Più in generale, poi, il nostro sistema distributivo al commercio ha caratteristiche sbilanciate sulla piccola dimensione. Gli italiani preferiscono il negozio di prossimità, negli ultimi anni gestiti per lo più da immigrati, ma con le grandi catene che hanno riaperto nei centri storici negozi di piccole dimensioni. Pur tenendo conto di tutti questi diversi aspetti, il numero di punti vendita italiani è enorme rispetto ad un livello ottimale. Nomisma Energia (NE) ha stimato che, senza tenere conto delle specificità europee, ovvero considerando solo popolazione, erogato medio, reddito e vendite totali, i punti vendita italiani dovrebbero addirittura quasi dimezzarsi verso i 12.000 punti vendita. Aggiungendo fattori di aggiustamento che tengano in considerazione territorio, distribuzione della popolazione e propensione alle piccole forniture, il livello ottimale scende comunque verso i 15.000 distributori, valore inferiore addirittura di un terzo a quello attuale. Il fatto che non si riesca ad avviare la ristrutturazione è un costo per il sistema paese e per i consumatori. Ipotizzando che ogni punto vendita inefficiente debba comunque generare guadagni per almeno

30.000 euro, moltiplicato per i 6.000 punti vendita, si tratta di un maggiore costo totale di 180 milioni euro all’anno, che in 10 anni diventano quasi 2 miliardi di euro. Il calcolo dà un ordine di grandezza dell’inefficienza nel caso ogni punto vendita applicasse in maniera legale un costo aggiuntivo. Nella realtà la sopravvivenza di migliaia di distributori è ottenuta grazie ad attività illegali di evasione fiscale contro la quale da anni, non sempre con successo, la parte legale del settore sta lottando. Il costo delle attività illegali è superiore di almeno un ordine di grandezza, ovvero almeno 2 miliardi all’anno, una stima che dà l’idea di quanto sia urgente intervenire per restituire ai consumatori quanto spetta loro. Di questo la politica si dovrebbe occupare di più, per garantire una sostenibilità concreta ai cittadini che consumano molto energia, pagandola cara, per soddisfare la loro domanda di mobilità.

CONTRATTI E DINTORNI
a cura di Massimiliano Giannocco

Il settore della distribuzione dei carburanti, anche per quanto riguarda i rapporti contrattuali, è regolamentato in maniera profonda dalla normativa nazionale. In particolare, il D.lgs. 32/98, come successivamente modificato, prevede che il titolare di autorizzazione possa affidare la gestione di un impianto di carburanti ad altri soggetti, denominati gestori”, ricorrendo ad una unica tipologia contrattuale, ossia contratti di durata non inferiore a sei anni aventi per oggetto la cessione gratuita dell’uso di tutte le attrezzature fisse e mobili finalizzate alla distribuzione di carburanti per uso di autotrazione (il cosiddetto “comodato d’uso”). Detto contratto comporta la stipula di un contratto di fornitura, ovvero di somministrazione, dei carburanti. Le modalità e i termini definiti dagli accordi interprofessionali in passato venivano stipulati fra le associazioni di categoria più rappresentative, a livello nazionale, dei gestori e dei titolari dell’autorizzazione, ma l’art. 19 della Legge n. 57/2001, come peraltro auspicato dall’Antitrust, ha ricondotto i rapporti economici interamente all’autonomia negoziale degli accordi aziendali, tra ciascun soggetto titolare e le associazioni maggiormente rappresentative a livello nazionale dei gestori, con particolare riguardo all’individuazione dei criteri di formazione dei prezzi di vendita dei carburanti, nel rispetto della normativa comunitaria sulle restrizioni verticali (oggi il Regolamento UE n. 330/2010), e alle attività aggiuntive a quella oil.

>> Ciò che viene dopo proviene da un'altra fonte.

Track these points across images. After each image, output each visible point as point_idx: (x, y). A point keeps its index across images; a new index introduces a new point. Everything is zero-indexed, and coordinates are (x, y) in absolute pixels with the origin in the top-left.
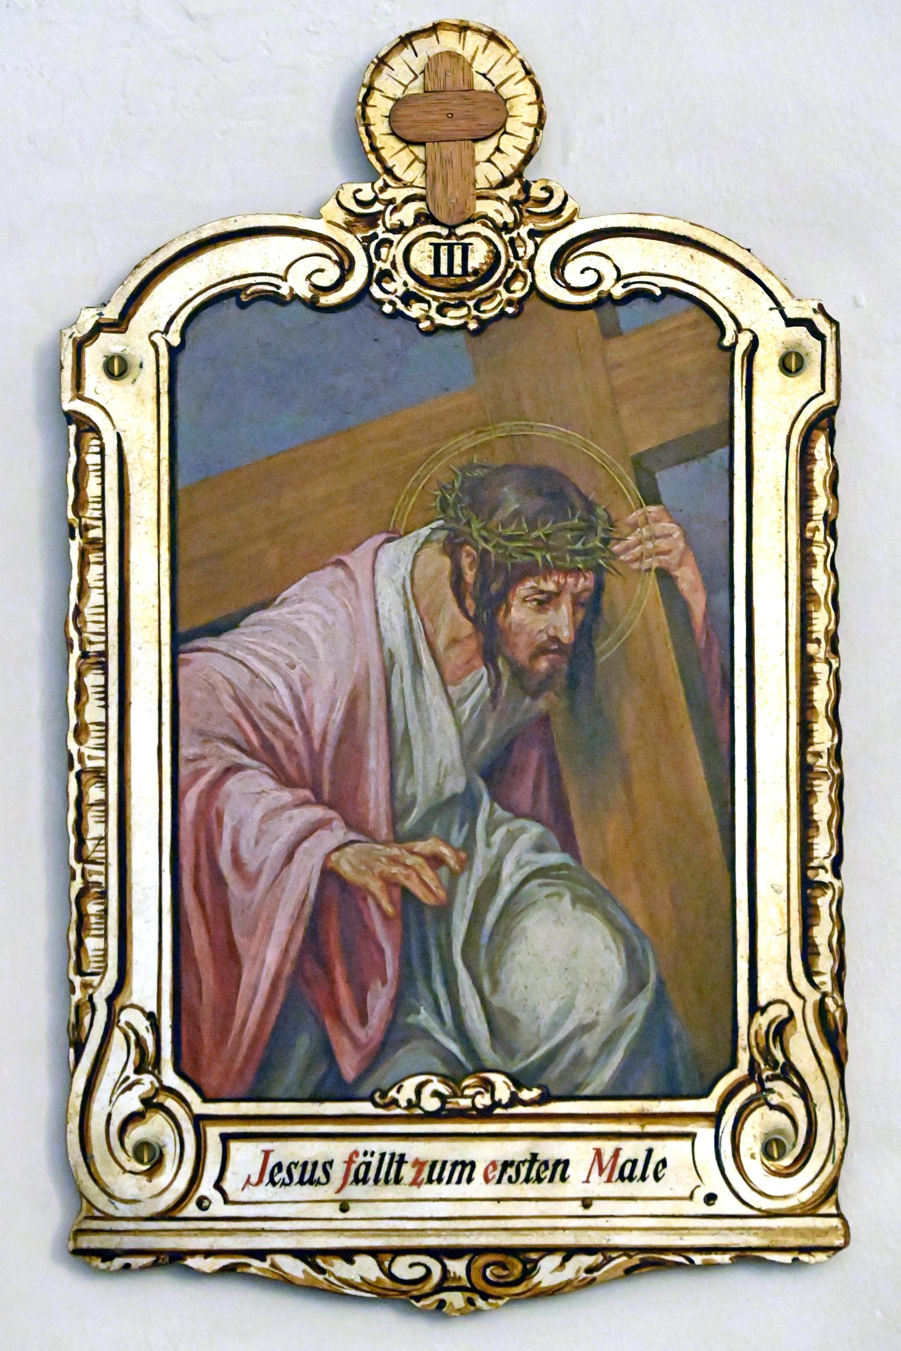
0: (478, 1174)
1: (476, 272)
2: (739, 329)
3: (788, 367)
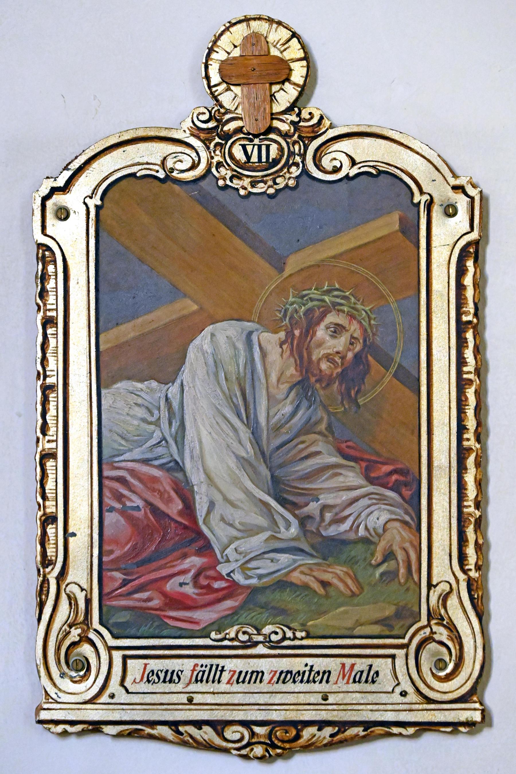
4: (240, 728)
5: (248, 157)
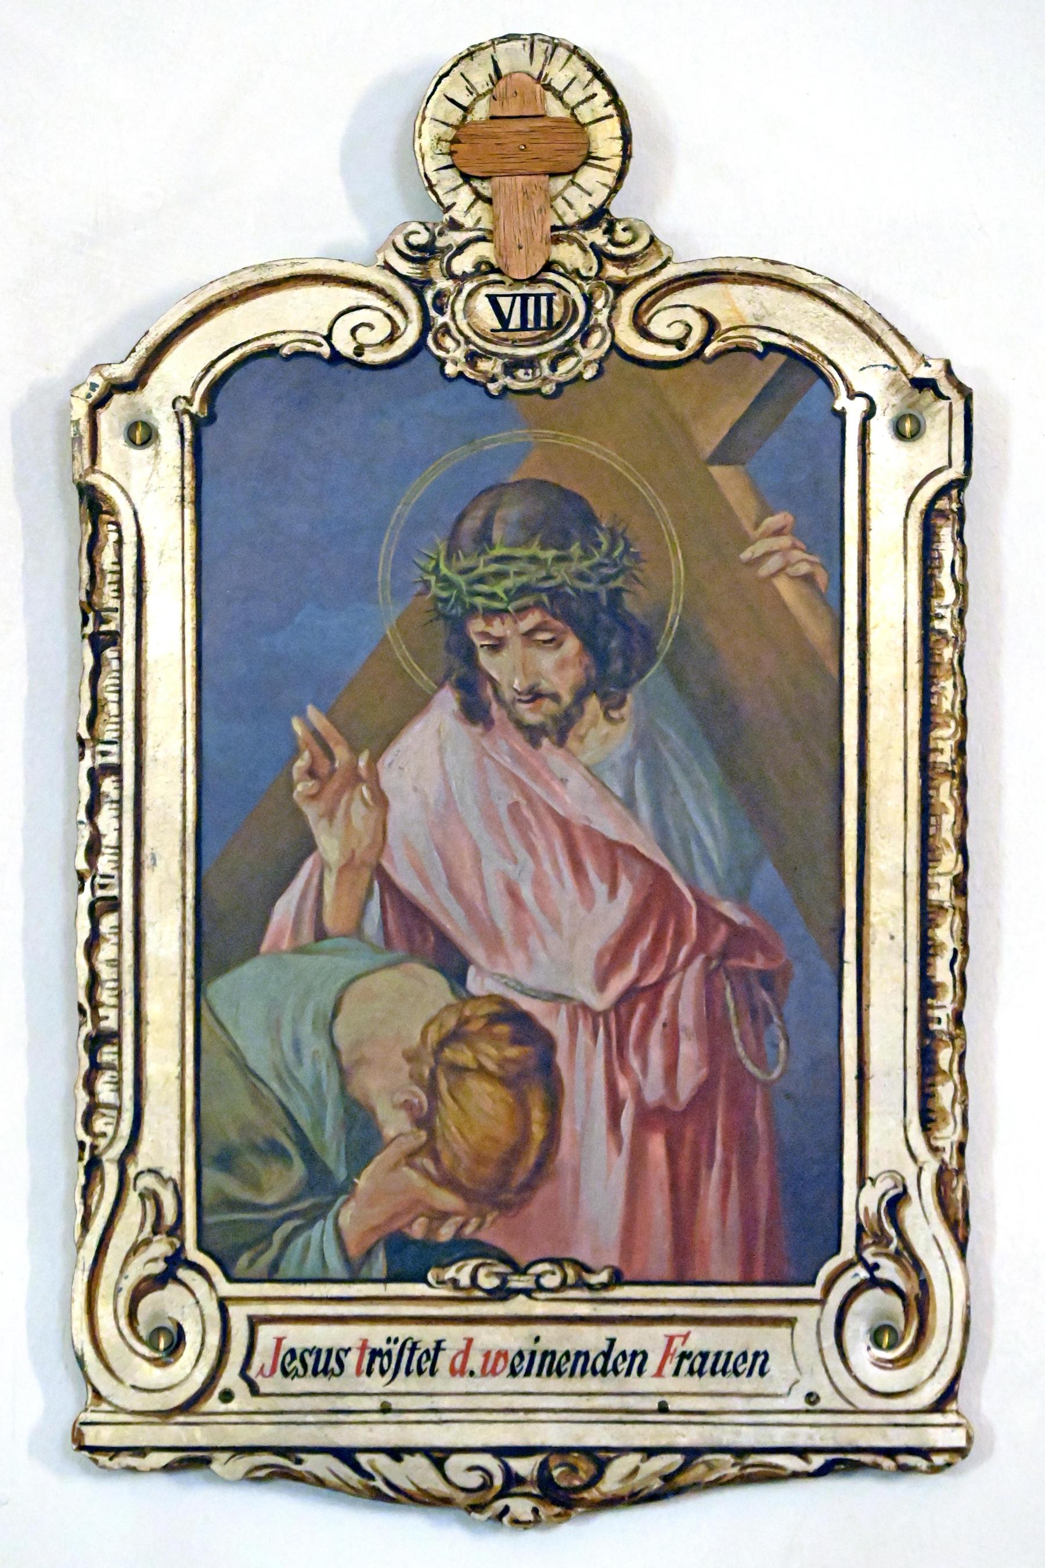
0: (351, 1360)
5: (504, 321)
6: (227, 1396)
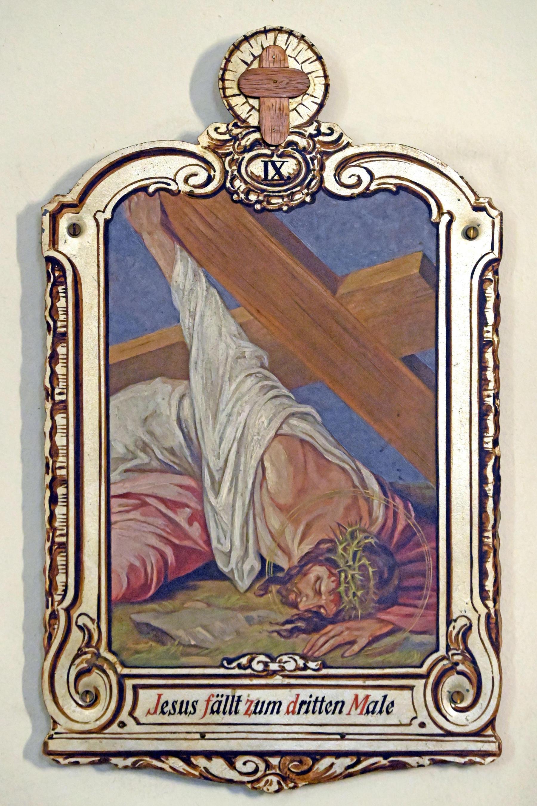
0: (283, 709)
1: (289, 178)
2: (441, 213)
3: (469, 236)
4: (255, 759)
6: (122, 725)
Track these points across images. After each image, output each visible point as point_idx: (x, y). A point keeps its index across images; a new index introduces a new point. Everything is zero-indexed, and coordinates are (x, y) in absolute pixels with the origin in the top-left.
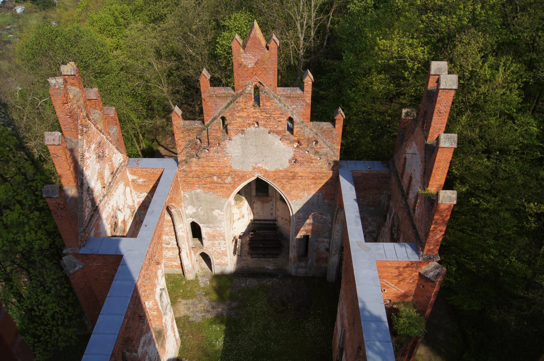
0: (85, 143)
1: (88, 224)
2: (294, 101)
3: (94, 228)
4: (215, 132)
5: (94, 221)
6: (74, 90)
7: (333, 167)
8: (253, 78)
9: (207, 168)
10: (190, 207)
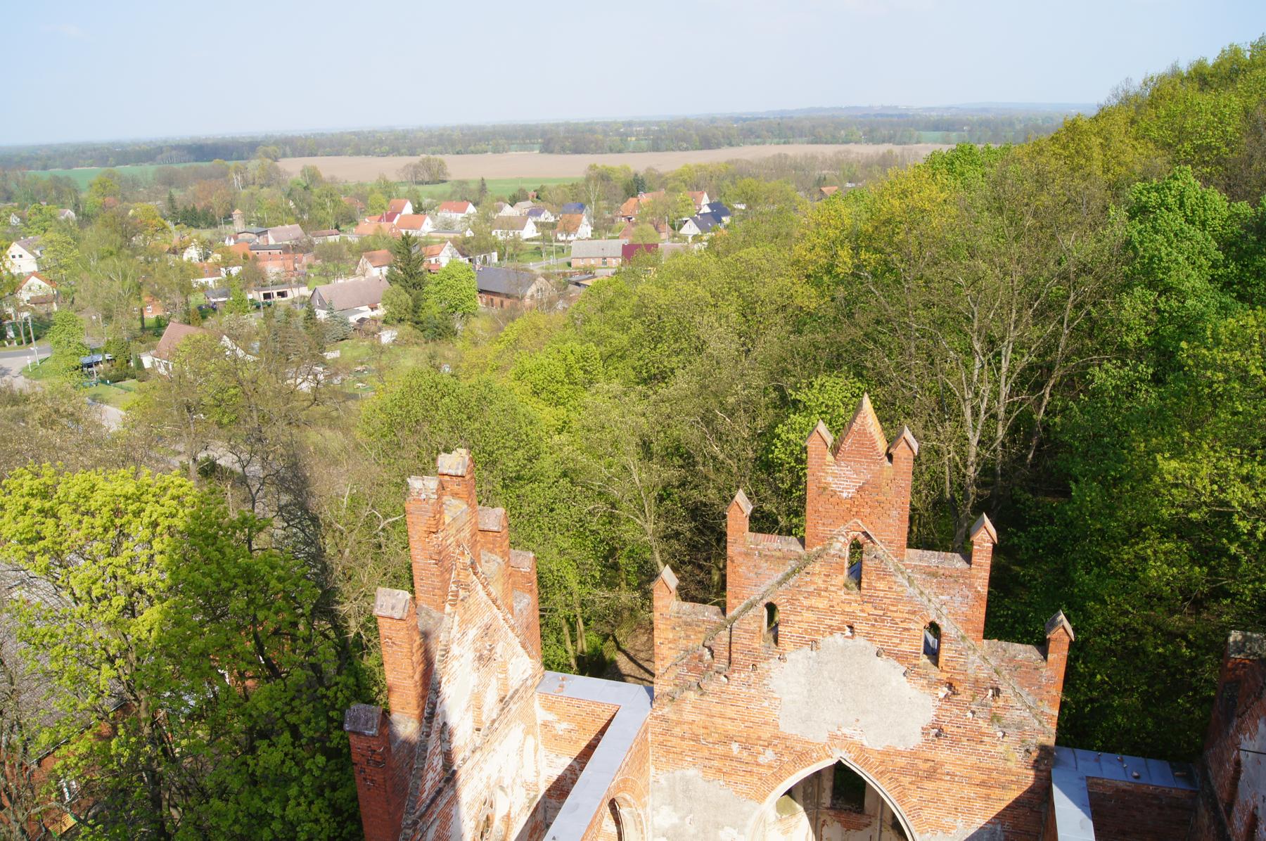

L’Antitrust è intervenuta più volte in materia (si veda, ad esempio, la Segnalazione del 5 gennaio 2012), nell’ottica di una piena liberalizzazione delle forme contrattuali che regolano i rapporti tra gestori e titolare dell’autorizzazione abbandonando definitivamente la logica degli accordi interprofessionali di categoria che “ingessano e vincolano ad uno schema rigido le varie e diversificazioni situazioni presenti sul territorio”.

Pertanto, dopo molti anni, il legislatore è intervenuto nuovamente con la Legge n. 27/2012 per promuovere una parziale diversificazione delle forme contrattuali, consentendo la possibilità di adottare nuove tipologie di contratto per l’affidamento e l’approvvigionamento degli impianti di distribuzione dei carburanti, a condizione che vengano definite mediante accordi sottoscritti tra organizzazioni di rappresentanza dei titolari di autorizzazione o concessione e dei gestori maggiormente rappresentative, da depositare presso il Ministero dello sviluppo economico, oggi Ministero per la transizione energetica. A riguardo, il 14 dicembre 2018, presso il MiSE è stato depositato il nuovo modello di contratto di commissione, stipulato dall’allora Unione Petrolifera (oggi unem) con Faib, Fegica e Figisc/ANISA, consistente in una tipizzazione con una negoziazione di secondo livello in quanto il contratto tipizzato, nella sua architettura normativa, riguarda tutti gli operatori, ma per la parte economica e di politica commerciale rimanda alla libera contrattazione tra le Associazioni di categoria deigestori e i proprietari degli impianti.